基于EKF与UKF的锂离子电池SOC估计

doi:10.12677/AEPE.2020.85010

期刊菜单

基于EKF与UKF的锂离子电池SOC估计
SOC Estimation of Lithium-Ion Battery Based on EKF and UKF

DOI: 10.12677/AEPE.2020.85010, PDF, 科研立项经费支持
作者: 韦超毅, 徐光忠, 覃小婷：广西大学机械工程学院，广西南宁；龙佳庆^*：柳州职业技术学院，广西柳州
关键词: 锂离子电池；参数辨识；扩展卡尔曼；无迹卡尔曼；SOC；Lithium-Ion Battery； Parameter Identification； Extended Kalman； Unscented Kalman； SOC

摘要: 为了提高锂离子电池的SOC估计精度，分别使用扩展卡尔曼滤波和无迹卡尔曼滤波对电池SOC进行估计，并通过虚拟仿真实验进行验证分析。建立了二阶RC等效电路模型并利用带有遗忘因子的最小二乘法对模型参数进行辨识，然后在MATLAB中搭建EKF与UKF的算法模型对SOC进行估计，并和实际SOC进行比较分析。仿真实验结果表明：建立的二阶RC模型精度高，电压误差在40 mV内；EKF和UKF算法的精度良好，误差在3%以内，并且UKF的估计精度要比EKF的高。
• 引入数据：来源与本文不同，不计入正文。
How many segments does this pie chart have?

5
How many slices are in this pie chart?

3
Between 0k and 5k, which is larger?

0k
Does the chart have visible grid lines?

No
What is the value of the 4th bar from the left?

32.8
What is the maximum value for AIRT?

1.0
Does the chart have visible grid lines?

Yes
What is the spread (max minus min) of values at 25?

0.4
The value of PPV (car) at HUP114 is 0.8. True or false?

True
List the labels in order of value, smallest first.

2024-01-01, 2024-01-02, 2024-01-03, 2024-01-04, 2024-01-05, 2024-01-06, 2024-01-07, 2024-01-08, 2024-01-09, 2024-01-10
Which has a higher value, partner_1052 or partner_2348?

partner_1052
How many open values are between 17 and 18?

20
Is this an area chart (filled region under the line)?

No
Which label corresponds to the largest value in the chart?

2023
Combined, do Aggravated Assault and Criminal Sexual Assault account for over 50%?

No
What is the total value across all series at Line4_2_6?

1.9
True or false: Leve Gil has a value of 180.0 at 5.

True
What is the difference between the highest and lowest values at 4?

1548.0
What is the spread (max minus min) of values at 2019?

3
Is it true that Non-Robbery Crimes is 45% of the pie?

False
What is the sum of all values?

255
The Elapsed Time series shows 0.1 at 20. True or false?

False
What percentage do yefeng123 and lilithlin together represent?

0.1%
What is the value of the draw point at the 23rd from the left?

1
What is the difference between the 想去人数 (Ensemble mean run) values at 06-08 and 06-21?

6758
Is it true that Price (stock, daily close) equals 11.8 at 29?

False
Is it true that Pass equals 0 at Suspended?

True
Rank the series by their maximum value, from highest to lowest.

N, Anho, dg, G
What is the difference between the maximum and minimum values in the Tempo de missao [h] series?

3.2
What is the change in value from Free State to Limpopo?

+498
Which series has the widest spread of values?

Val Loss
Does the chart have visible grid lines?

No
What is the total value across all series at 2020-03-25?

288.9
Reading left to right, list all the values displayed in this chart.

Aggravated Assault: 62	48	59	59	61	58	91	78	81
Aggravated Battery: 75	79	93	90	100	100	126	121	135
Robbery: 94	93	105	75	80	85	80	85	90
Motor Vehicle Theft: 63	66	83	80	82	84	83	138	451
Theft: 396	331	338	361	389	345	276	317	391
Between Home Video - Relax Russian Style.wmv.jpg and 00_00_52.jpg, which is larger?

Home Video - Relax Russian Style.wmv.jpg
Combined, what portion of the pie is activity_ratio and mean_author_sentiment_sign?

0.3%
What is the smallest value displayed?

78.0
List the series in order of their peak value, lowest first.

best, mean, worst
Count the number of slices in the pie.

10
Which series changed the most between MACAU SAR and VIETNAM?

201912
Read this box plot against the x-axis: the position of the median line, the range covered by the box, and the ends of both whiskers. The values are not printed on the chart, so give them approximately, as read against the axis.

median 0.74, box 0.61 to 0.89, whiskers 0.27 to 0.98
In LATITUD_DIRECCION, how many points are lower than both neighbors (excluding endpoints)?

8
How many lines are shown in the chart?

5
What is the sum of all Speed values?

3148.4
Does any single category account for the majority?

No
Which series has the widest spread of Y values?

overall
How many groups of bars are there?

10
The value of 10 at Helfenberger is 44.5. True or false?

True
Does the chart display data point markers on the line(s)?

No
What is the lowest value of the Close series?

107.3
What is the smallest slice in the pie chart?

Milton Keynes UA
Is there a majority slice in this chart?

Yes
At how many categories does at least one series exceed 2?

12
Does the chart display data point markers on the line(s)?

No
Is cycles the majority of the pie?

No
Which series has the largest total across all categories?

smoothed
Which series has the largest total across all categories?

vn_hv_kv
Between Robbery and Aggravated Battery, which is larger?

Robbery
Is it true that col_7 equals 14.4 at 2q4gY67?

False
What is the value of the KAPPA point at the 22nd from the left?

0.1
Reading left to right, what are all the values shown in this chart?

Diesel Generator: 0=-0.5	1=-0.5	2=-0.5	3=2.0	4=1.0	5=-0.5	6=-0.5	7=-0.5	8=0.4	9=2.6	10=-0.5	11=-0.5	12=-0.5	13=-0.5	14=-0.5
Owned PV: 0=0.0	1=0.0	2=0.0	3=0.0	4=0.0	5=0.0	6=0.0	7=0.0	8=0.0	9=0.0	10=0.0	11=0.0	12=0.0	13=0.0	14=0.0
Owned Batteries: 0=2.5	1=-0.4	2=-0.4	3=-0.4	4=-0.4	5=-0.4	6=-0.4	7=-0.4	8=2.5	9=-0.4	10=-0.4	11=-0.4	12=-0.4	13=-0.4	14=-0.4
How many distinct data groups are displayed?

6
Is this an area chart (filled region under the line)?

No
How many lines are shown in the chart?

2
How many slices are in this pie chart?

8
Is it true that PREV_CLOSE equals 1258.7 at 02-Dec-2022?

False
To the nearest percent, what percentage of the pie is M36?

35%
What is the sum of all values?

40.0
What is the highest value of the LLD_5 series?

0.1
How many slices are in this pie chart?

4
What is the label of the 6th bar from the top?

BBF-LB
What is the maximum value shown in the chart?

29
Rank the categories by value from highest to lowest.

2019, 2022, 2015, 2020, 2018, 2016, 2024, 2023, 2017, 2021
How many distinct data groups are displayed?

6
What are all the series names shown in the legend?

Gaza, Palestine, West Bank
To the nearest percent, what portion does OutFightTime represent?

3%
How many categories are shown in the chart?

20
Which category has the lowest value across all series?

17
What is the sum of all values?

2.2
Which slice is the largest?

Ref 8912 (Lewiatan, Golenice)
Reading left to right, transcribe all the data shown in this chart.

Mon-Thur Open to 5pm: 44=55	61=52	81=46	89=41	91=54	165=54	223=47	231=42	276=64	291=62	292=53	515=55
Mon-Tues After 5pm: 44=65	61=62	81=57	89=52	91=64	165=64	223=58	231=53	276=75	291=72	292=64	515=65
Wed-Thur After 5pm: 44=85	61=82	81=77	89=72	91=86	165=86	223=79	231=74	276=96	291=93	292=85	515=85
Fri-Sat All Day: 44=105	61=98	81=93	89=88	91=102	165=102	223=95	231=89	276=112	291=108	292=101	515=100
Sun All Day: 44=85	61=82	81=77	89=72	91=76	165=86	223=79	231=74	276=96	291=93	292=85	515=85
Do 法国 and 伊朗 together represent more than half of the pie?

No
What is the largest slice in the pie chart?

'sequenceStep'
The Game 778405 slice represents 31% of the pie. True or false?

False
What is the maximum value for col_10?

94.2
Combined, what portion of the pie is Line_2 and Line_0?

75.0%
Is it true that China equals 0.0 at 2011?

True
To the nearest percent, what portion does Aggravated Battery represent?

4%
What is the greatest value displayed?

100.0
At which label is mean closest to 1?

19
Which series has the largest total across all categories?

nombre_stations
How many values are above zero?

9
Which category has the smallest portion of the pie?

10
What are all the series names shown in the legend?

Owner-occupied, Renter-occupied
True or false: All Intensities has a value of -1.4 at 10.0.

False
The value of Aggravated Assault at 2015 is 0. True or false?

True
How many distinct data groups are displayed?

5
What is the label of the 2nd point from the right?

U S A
Abstract: In order to improve the accuracy of lithium-ion battery SOC estimation, extended Kalman filter and unscented Kalman filter are used to estimate battery SOC respectively, and the virtual simulation experiment is used for validation and analysis. A second-order RC equivalent circuit model is estab-lished and the model parameters are identified by the least square method with forgetting factor. Then, the EKF and UKF algorithm models are built in MATLAB to estimate the SOC and compare and analyze the actual SOC. The simulation experiment results show that the established second-order RC model has high accuracy and the voltage error is within 40 mV; the accuracy of the EKF and UKF algorithms is good, with the error within 3%, and the estimation accuracy of UKF is higher than that of EKF.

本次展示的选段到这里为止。